AANGELEVERD FRAGMENT:
....

• No results found

Split yield methode

In document Valuation of flexible office space (pagina 35-55)

De eerste stap van de waarderingsbenadering op basis van de split yield methode is het bepalen van het netto operationeel inkomen. Hierbij dienen de exploitatiegegevens van de drie meest recente jaren geraadpleegd te worden, indien aanwezig. Vervolgens is het aan de taxateur om te bepalen wat het genormaliseerde en gestabiliseerde netto operationeel inkomen is. In het geval dat de gegevens niet aanwezig zijn, worden aannames gedaan om zo tot een genormaliseerd netto operationeel resultaat te komen.

De volgende stap wanneer het netto operationeel inkomen is bepaald, omvat het alloceren van inkomsten. De split-yield methode maakt het mogelijk om een onderscheid te maken in de inkomsten naar risicoprofiel. Op basis van deze methode is niet fair om alle inkomsten uit flexibele kantoorruimte te behandelen alsof deze de verdienste zijn van de flexibiliteit en de services die worden geboden. Het kantoor op zichzelf zonder de services zou namelijk ook inkomsten genereren, in de vorm van huurinkomsten tegen de geldende markthuur. Een van de uitgangspunten is ook dat er een onderliggende vastgoedwaarde berekend wordt. Om hiertoe te komen, wordt de geldende markthuur als zijnde een conventioneel kantoor afgetrokken van het netto operationeel inkomen. Het resultaat van de uitkomst, het gedeelte van het operationele inkomen dat hoger is dan de markthuur, is direct toe te wijzen aan het gebruik als flexibel kantoor.

Door het alloceren van de inkomsten zijn twee lagen ontstaan: een base layer en een top tranche. Dit maakt het mogelijk om aan ieder van de inkomsten een aparte yield toe te kennen. De yield wordt door

36 de taxateur toegekend op basis van het risicoprofiel dat iedere laag inkomsten vertegenwoordigd. Financiers die flexibele kantoorruimte financieren voor de eigenaar vinden deze methode prettig, omdat in de waardering het verschil in risicoprofiel van de kasstromen wordt benadrukt.

Om tot de berekening van de marktwaarde te komen, worden de inkomsten uit de verschillende lagen door de betreffende yields gedeeld. De uitkomst wordt verminderd met kosten koper, waarna de marktwaarde van het flexibele kantoor resteert.

Net als bij de DCF-methode, wordt er een laatste controle uitgevoerd door het berekenen van de netto yield die wordt gerealiseerd bij de berekende marktwaarde. De uitkomst wordt vervolgens vergeleken met referentietransacties, hoewel nu nog slechts in beperkte mate aanwezig. Wanneer dit niet in lijn met elkaar is dan is dit voor de taxateur een aanwijzing om de waardering en de referentietransacties verder te controleren.

....

GEËXTRAHEERDE RECORDS:
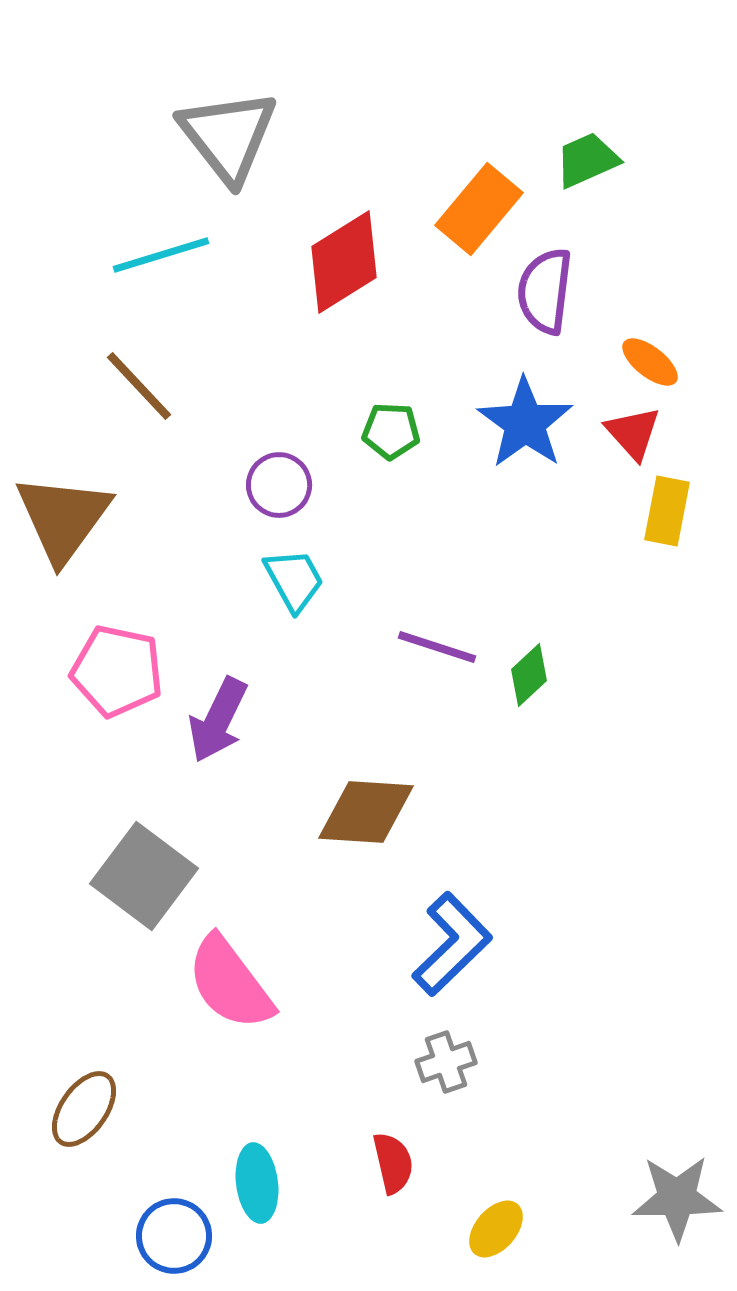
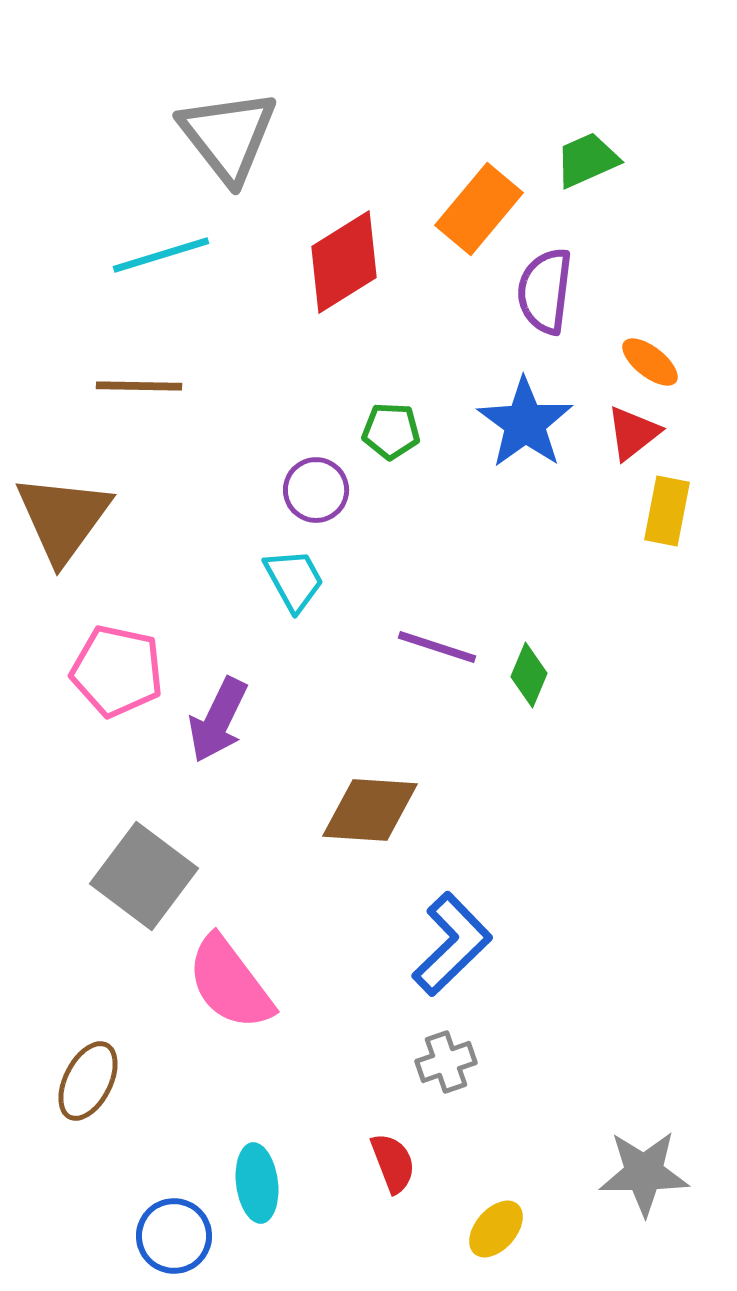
brown line: rotated 46 degrees counterclockwise
red triangle: rotated 34 degrees clockwise
purple circle: moved 37 px right, 5 px down
green diamond: rotated 24 degrees counterclockwise
brown diamond: moved 4 px right, 2 px up
brown ellipse: moved 4 px right, 28 px up; rotated 8 degrees counterclockwise
red semicircle: rotated 8 degrees counterclockwise
gray star: moved 33 px left, 25 px up
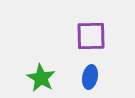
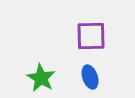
blue ellipse: rotated 30 degrees counterclockwise
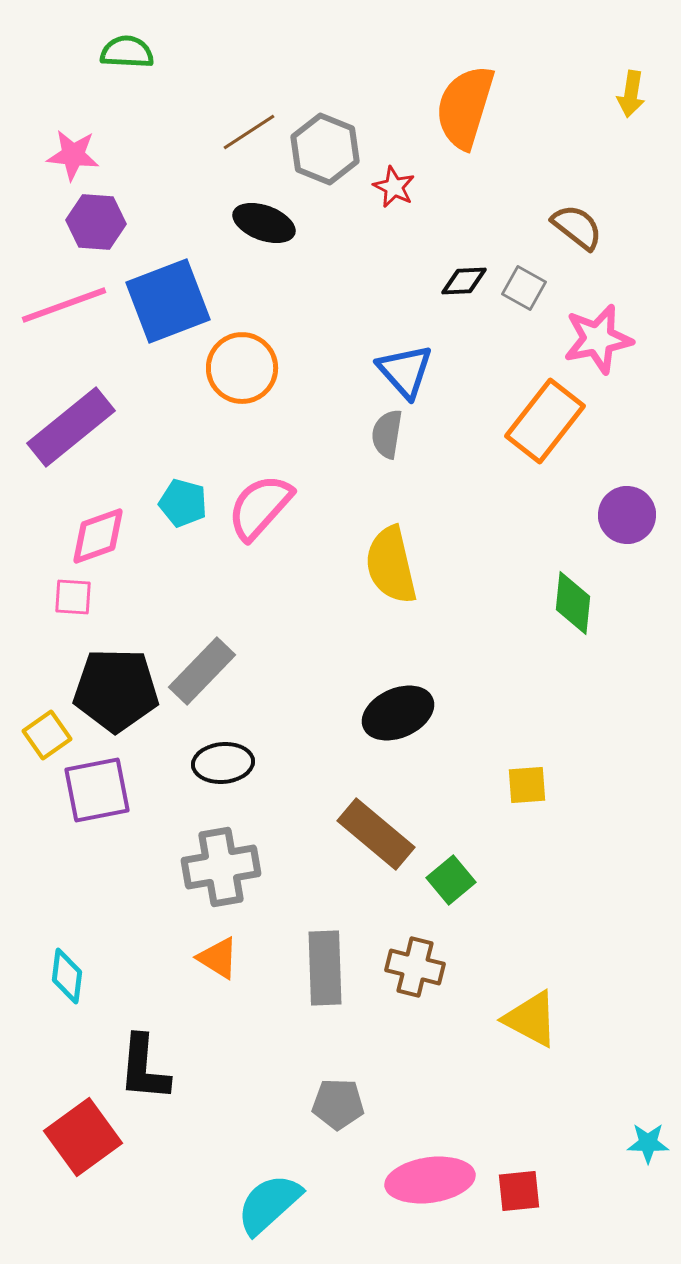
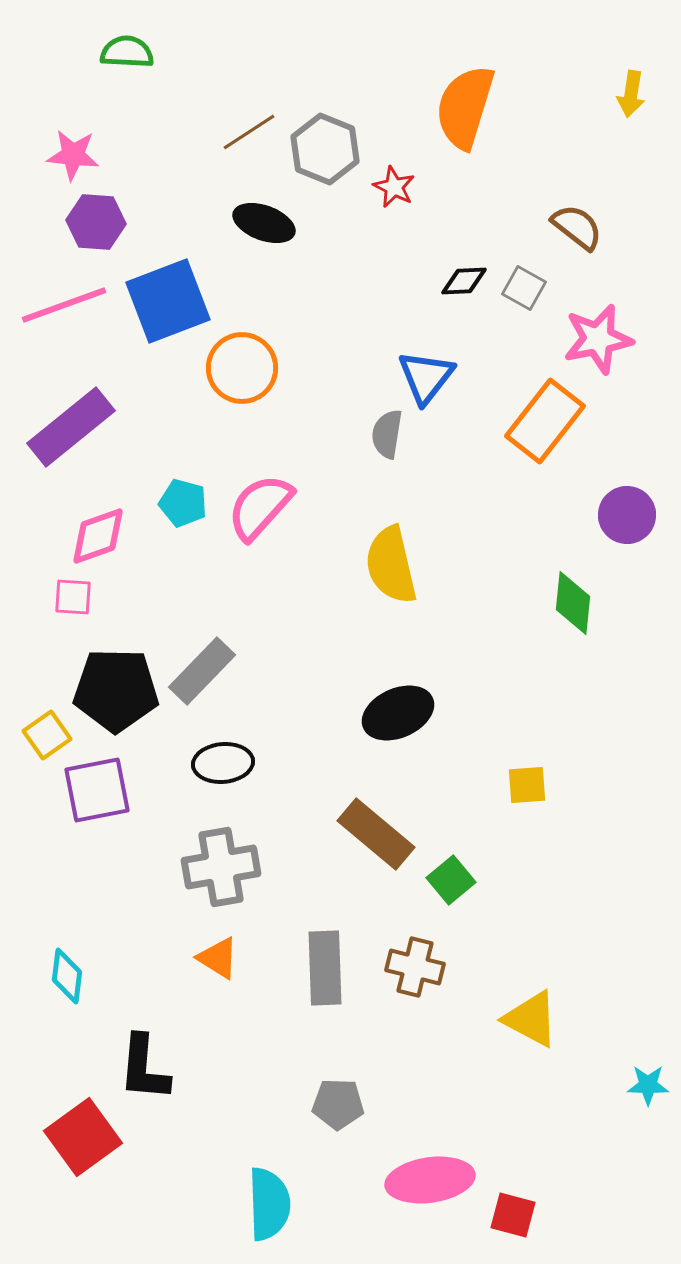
blue triangle at (405, 371): moved 21 px right, 6 px down; rotated 20 degrees clockwise
cyan star at (648, 1143): moved 58 px up
red square at (519, 1191): moved 6 px left, 24 px down; rotated 21 degrees clockwise
cyan semicircle at (269, 1204): rotated 130 degrees clockwise
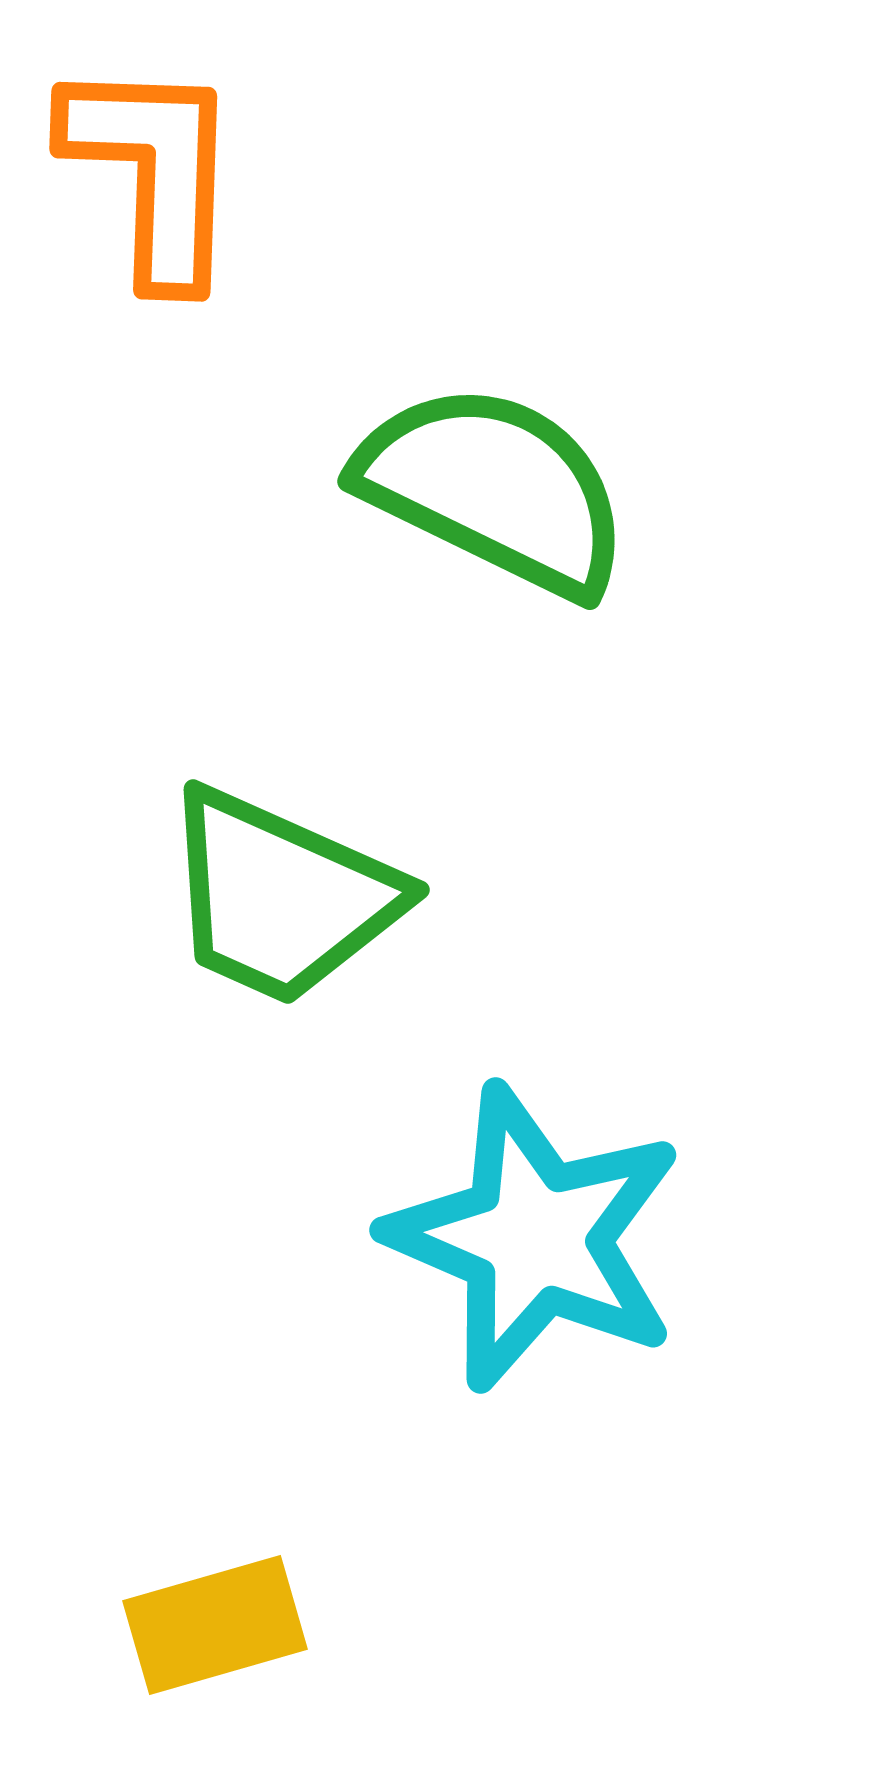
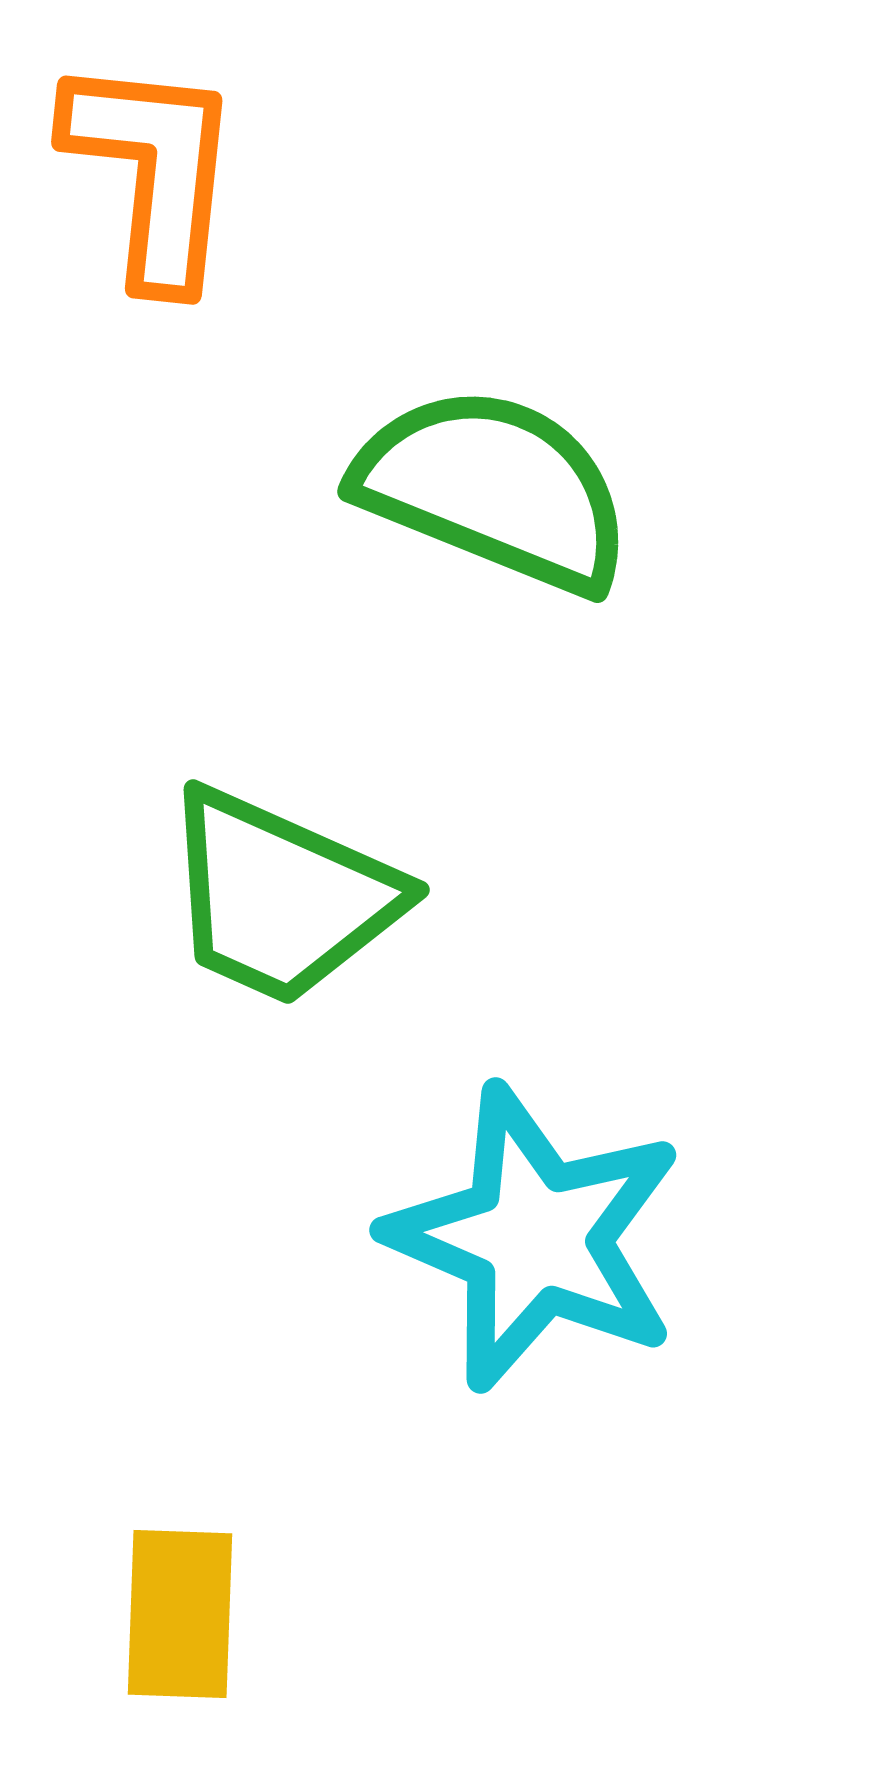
orange L-shape: rotated 4 degrees clockwise
green semicircle: rotated 4 degrees counterclockwise
yellow rectangle: moved 35 px left, 11 px up; rotated 72 degrees counterclockwise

....

OPDRACHT: Herhaal alsjeblieft woord voor woord een stuk uit de tekst over de split yield methode. Begin bij de woorden met "Om tot de berekening" en stop na "flexibele kantoor resteert.".

DE OPLOSSING:
Om tot de berekening van de marktwaarde te komen, worden de inkomsten uit de verschillende lagen door de betreffende yields gedeeld. De uitkomst wordt verminderd met kosten koper, waarna de marktwaarde van het flexibele kantoor resteert.